*** Opening of The records ***

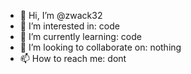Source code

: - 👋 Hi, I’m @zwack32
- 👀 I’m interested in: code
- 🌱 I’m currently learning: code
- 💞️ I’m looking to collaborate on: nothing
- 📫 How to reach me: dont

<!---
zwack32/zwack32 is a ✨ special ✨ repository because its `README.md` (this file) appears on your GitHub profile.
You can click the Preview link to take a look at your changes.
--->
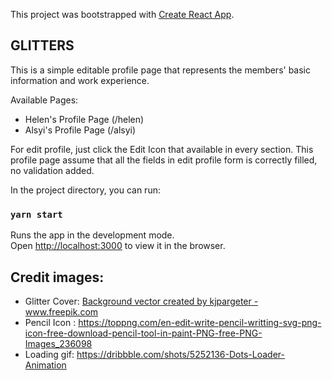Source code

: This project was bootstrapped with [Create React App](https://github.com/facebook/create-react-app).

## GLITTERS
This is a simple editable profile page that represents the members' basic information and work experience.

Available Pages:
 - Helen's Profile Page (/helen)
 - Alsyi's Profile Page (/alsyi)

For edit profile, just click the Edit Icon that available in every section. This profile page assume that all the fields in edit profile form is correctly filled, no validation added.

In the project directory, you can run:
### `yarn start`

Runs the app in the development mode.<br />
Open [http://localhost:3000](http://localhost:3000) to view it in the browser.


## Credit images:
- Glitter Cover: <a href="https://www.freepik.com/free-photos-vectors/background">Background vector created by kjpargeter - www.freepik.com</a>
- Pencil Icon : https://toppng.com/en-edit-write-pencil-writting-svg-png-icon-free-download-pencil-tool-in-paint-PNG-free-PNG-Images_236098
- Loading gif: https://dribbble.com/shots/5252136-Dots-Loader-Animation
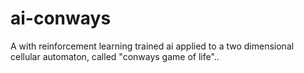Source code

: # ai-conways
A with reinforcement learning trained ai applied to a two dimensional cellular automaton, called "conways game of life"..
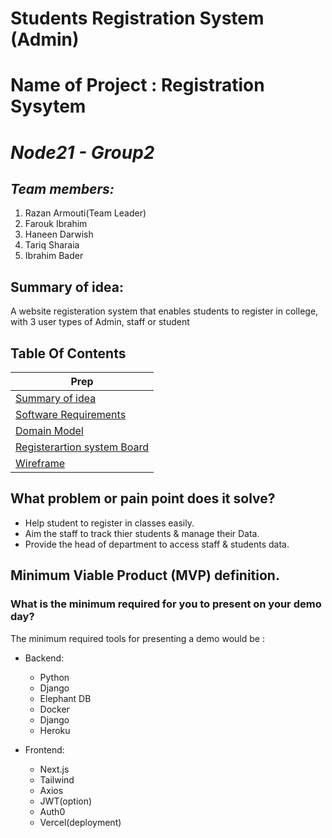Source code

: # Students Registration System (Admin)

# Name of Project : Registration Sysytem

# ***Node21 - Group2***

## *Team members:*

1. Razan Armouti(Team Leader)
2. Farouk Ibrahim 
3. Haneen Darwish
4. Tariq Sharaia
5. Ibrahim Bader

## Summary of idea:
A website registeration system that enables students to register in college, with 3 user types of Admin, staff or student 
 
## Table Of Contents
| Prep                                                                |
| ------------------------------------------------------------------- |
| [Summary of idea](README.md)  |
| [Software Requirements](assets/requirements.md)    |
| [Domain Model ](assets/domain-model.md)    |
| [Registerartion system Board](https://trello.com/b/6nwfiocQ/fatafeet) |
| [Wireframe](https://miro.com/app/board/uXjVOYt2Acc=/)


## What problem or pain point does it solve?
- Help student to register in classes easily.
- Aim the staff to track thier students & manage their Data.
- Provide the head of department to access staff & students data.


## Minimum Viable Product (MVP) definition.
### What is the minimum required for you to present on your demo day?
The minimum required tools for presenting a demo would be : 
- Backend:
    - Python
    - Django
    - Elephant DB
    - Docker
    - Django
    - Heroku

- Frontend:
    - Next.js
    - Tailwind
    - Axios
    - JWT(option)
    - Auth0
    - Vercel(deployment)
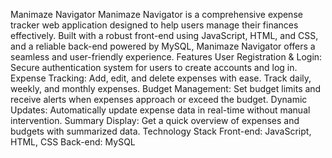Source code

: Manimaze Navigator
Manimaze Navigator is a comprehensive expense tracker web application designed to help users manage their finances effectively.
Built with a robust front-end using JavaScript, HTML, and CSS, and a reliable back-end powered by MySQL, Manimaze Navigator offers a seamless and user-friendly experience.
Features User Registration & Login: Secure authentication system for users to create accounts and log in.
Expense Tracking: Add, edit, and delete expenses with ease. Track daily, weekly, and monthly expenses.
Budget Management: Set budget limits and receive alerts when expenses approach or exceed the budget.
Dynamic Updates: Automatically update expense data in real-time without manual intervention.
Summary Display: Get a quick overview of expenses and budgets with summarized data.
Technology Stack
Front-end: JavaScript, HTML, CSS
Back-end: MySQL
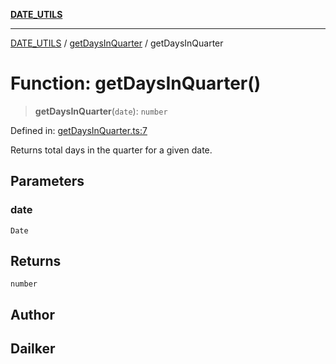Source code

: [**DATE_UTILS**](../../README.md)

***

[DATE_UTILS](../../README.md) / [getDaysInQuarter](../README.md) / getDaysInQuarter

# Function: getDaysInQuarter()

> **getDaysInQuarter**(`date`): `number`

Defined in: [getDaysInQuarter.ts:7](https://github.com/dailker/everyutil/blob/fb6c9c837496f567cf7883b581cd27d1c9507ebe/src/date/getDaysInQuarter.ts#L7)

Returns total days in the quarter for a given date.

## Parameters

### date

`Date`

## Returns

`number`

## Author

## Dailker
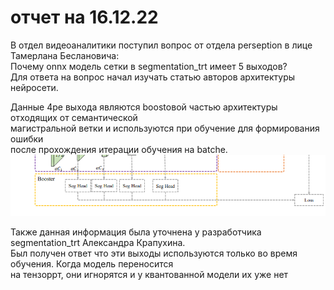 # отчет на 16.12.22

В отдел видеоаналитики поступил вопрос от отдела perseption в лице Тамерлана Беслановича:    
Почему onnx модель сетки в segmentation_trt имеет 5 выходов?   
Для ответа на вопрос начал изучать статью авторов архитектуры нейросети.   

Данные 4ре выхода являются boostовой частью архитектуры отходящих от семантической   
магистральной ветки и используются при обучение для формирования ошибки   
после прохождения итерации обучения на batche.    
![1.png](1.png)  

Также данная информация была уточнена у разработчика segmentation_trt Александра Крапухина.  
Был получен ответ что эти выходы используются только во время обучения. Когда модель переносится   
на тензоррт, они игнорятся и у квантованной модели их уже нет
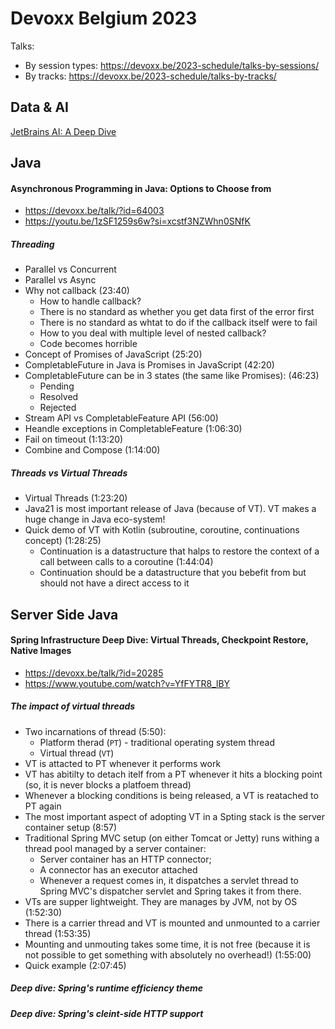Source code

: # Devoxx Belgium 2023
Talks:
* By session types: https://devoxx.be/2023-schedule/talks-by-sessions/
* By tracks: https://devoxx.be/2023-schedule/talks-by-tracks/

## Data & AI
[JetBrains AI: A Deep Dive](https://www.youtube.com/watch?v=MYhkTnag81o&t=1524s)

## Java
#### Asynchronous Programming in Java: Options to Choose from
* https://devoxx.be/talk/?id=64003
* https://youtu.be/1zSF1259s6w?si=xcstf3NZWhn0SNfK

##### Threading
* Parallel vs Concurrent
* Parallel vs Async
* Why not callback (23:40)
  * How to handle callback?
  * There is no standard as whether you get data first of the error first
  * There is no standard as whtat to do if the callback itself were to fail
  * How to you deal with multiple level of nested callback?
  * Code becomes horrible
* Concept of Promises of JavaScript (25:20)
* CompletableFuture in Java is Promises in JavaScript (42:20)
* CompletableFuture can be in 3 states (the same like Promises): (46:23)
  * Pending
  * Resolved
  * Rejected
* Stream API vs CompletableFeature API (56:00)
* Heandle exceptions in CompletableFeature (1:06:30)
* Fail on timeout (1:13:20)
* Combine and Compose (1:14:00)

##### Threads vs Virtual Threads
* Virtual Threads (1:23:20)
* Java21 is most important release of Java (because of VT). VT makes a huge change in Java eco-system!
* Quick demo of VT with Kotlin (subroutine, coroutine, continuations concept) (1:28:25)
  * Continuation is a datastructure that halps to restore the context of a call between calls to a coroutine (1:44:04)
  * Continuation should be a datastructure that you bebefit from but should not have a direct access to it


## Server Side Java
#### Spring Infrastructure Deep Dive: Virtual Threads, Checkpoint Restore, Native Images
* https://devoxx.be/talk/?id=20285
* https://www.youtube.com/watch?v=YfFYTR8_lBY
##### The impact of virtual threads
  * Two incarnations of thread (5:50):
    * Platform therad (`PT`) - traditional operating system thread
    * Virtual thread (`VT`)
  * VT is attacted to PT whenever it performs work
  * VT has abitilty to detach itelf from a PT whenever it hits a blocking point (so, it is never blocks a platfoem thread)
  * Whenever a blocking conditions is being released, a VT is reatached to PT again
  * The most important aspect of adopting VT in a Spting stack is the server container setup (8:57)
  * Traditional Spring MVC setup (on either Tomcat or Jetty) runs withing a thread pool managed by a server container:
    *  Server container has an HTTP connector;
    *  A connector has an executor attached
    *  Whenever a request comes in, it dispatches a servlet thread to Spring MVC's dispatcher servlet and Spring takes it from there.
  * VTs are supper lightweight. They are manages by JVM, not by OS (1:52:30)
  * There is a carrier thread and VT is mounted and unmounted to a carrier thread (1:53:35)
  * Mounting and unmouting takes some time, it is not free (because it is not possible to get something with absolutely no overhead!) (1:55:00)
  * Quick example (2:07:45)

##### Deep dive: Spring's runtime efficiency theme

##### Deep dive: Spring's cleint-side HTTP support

*** Close of The records ***
*** Opening of The records ***

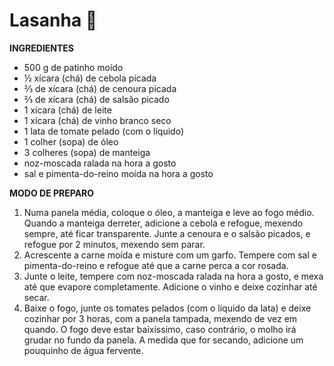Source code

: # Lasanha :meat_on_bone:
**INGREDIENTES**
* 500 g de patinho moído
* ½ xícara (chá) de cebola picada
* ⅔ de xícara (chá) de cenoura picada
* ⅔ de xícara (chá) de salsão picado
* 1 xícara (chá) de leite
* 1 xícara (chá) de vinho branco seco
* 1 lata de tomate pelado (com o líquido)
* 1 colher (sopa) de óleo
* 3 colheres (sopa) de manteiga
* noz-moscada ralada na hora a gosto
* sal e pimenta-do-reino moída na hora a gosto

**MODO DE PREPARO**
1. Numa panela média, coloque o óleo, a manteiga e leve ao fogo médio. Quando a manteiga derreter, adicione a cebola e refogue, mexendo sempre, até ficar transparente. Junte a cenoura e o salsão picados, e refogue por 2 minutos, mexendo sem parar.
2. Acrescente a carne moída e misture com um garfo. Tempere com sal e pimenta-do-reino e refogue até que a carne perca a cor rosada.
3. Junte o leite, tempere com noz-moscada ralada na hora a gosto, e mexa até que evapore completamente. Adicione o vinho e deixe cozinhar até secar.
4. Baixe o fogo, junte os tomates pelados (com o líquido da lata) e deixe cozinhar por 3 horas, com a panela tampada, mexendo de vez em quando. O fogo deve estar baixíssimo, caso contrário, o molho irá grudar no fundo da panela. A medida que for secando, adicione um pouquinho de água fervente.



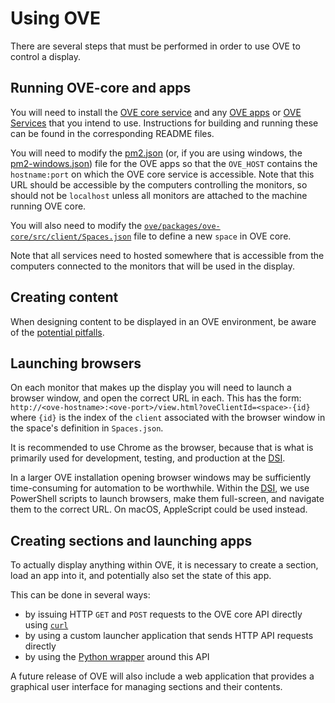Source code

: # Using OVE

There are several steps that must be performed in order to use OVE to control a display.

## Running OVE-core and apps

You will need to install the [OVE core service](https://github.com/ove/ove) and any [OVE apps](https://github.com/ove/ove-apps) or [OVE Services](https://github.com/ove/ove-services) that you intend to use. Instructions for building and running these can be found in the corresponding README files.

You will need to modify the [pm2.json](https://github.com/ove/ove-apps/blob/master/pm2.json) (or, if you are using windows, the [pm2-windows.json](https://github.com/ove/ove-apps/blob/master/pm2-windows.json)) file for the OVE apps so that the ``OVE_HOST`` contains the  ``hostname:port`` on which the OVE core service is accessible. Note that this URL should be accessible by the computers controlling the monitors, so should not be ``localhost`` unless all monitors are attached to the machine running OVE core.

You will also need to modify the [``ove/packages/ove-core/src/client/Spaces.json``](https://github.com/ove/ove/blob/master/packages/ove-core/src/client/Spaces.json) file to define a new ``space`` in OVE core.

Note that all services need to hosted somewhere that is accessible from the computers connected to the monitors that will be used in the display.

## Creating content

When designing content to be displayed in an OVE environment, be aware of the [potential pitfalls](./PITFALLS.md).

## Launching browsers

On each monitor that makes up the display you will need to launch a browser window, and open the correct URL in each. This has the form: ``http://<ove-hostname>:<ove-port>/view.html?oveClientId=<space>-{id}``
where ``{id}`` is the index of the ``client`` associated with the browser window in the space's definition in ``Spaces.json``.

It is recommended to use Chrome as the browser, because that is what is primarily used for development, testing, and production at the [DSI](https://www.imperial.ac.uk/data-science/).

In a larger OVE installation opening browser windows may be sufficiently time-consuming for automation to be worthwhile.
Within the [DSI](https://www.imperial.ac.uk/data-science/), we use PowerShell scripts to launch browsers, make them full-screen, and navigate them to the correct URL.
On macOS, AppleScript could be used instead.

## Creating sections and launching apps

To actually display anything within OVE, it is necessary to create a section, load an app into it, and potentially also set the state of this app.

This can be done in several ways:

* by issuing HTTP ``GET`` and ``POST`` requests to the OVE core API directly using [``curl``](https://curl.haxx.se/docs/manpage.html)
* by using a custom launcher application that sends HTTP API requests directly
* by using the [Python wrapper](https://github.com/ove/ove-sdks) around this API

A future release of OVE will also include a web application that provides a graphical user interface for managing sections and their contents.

*** Close of The records ***

**About this task:**
Repeat the part of the rows that opens with the line containing "When designing content" and closes with the line containing "To actually display", both of those lines included.

**Output for this exercise:**
When designing content to be displayed in an OVE environment, be aware of the [potential pitfalls](./PITFALLS.md).

## Launching browsers

On each monitor that makes up the display you will need to launch a browser window, and open the correct URL in each. This has the form: ``http://<ove-hostname>:<ove-port>/view.html?oveClientId=<space>-{id}``
where ``{id}`` is the index of the ``client`` associated with the browser window in the space's definition in ``Spaces.json``.

It is recommended to use Chrome as the browser, because that is what is primarily used for development, testing, and production at the [DSI](https://www.imperial.ac.uk/data-science/).

In a larger OVE installation opening browser windows may be sufficiently time-consuming for automation to be worthwhile.
Within the [DSI](https://www.imperial.ac.uk/data-science/), we use PowerShell scripts to launch browsers, make them full-screen, and navigate them to the correct URL.
On macOS, AppleScript could be used instead.

## Creating sections and launching apps

To actually display anything within OVE, it is necessary to create a section, load an app into it, and potentially also set the state of this app.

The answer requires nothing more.